Phase 1: History taking and treatment planning. This includes a full and comprehensive assessment and working with your therapist to identify targets for treatment, including future goals, current triggers, and disturbing memories.
Phase 2: Preparation. The therapist introduces you to EMDR treatment, orients you to EMDR procedures, practicing the eye movement, and other components; the therapist confirms that you have adequate skills for emotional management and leads the client through the Safe/Calm Place exercise. Our EMDR therapists in Phoenix are highly trained in providing you with the necessary tools and techniques to manage emotions during the EMDR process.
Phase 3: Assessing the target memory. Through assessment, the target memory is activated by identifying and targeting components of the memory such as cognition, imagery, body sensation, and affect; Subjective Units of Disturbance (SUD) and Validity of Cognition (VOC) are evaluative tools to measure changes in thoughts and feelings.
Phases 4-7: Processing the memory through adaptive resolution. This includes desensitization, installation, body scan, and closure.

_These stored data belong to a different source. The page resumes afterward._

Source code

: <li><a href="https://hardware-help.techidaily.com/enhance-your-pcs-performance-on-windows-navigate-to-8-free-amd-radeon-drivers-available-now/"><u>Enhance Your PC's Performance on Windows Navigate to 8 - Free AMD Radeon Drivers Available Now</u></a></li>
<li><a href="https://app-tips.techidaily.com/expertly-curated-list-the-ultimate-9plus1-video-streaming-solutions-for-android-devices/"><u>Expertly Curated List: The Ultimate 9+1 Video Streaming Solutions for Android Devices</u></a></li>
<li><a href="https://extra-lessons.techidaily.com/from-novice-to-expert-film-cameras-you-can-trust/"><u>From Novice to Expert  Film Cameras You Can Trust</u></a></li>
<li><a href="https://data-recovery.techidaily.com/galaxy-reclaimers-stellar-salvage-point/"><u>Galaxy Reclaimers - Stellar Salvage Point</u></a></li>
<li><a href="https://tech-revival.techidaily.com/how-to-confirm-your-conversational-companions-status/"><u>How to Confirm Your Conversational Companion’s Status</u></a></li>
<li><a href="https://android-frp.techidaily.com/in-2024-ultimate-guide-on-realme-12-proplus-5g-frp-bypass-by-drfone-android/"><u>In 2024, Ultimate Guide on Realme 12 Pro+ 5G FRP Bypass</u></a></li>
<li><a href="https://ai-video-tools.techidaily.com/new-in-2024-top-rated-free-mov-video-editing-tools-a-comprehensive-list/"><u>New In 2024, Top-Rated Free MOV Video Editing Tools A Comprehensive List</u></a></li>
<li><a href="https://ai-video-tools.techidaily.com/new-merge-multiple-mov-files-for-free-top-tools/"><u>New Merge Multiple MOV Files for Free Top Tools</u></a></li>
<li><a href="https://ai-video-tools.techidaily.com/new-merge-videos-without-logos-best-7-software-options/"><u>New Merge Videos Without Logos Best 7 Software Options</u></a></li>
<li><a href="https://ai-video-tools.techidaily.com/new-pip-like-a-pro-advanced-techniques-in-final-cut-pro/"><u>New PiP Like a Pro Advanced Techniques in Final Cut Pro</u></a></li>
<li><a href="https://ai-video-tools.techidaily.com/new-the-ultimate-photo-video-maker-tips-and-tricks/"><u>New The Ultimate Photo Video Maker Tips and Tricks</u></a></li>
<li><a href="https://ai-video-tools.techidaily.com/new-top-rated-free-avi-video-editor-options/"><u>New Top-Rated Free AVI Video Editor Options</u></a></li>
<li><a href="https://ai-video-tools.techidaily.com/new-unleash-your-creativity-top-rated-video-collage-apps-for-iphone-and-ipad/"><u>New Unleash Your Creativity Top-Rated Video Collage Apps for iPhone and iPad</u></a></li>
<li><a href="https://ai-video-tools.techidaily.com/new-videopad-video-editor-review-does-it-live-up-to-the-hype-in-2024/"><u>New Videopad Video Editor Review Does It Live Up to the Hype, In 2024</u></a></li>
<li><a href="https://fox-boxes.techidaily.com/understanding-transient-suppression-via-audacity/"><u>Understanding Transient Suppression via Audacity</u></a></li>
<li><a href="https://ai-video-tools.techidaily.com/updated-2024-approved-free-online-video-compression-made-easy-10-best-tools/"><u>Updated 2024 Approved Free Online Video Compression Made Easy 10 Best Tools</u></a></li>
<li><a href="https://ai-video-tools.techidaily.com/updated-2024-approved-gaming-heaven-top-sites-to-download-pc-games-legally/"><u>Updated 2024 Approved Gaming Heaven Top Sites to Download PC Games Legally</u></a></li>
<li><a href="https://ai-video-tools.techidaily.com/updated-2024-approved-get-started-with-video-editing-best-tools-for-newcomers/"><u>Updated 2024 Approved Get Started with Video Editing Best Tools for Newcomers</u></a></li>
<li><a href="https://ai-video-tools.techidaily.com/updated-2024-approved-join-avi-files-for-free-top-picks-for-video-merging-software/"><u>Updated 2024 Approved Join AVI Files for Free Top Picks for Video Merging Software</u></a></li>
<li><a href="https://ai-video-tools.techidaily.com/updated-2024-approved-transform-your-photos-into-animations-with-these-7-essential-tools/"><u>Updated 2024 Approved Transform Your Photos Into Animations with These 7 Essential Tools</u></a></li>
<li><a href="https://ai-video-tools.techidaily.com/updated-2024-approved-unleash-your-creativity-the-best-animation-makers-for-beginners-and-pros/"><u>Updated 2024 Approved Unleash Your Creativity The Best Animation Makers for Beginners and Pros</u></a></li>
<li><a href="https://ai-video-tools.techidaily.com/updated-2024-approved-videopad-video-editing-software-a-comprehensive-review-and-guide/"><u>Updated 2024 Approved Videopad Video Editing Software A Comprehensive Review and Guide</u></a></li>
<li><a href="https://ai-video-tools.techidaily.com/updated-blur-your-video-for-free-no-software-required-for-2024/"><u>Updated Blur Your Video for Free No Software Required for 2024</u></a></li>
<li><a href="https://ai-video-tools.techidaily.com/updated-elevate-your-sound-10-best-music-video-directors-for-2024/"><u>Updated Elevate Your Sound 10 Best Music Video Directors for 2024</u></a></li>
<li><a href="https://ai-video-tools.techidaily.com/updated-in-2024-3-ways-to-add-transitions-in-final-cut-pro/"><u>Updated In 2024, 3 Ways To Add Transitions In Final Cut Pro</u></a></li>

Phase 4: Desensitization. You focus on the traumatic memory while engaging in eye movements and report whatever new thoughts have emerged to your therapist.
Phase 5: Installation. The preferred positive cognition/thought is strengthened.
Phase 6: Body scan. You are asked to observe your physical reactions while thinking about the memory and positive thought, as well as any outstanding somatic reaction.
Phase 7: Closure. Closure ends the session and if the memory hasn’t been fully processed and resolved in session, instructions are given to ensure safety and provide containment until the next session.
Phase 8: Re-evaluation. The therapist assesses your present psychological state, the effectiveness of treatment, whether treatment effects have been sustained, new memories that have appeared, and identifies targets for the current session.
Length of EMDR Therapy in Phoenix, AZ
EMDR is rather brief in length. Sessions are usually conducted 1-2 times per week for a total of 6-12 sessions. Your frequency of sessions may vary, and the number of sessions you require may be less than 6, depending on your symptoms and objectives.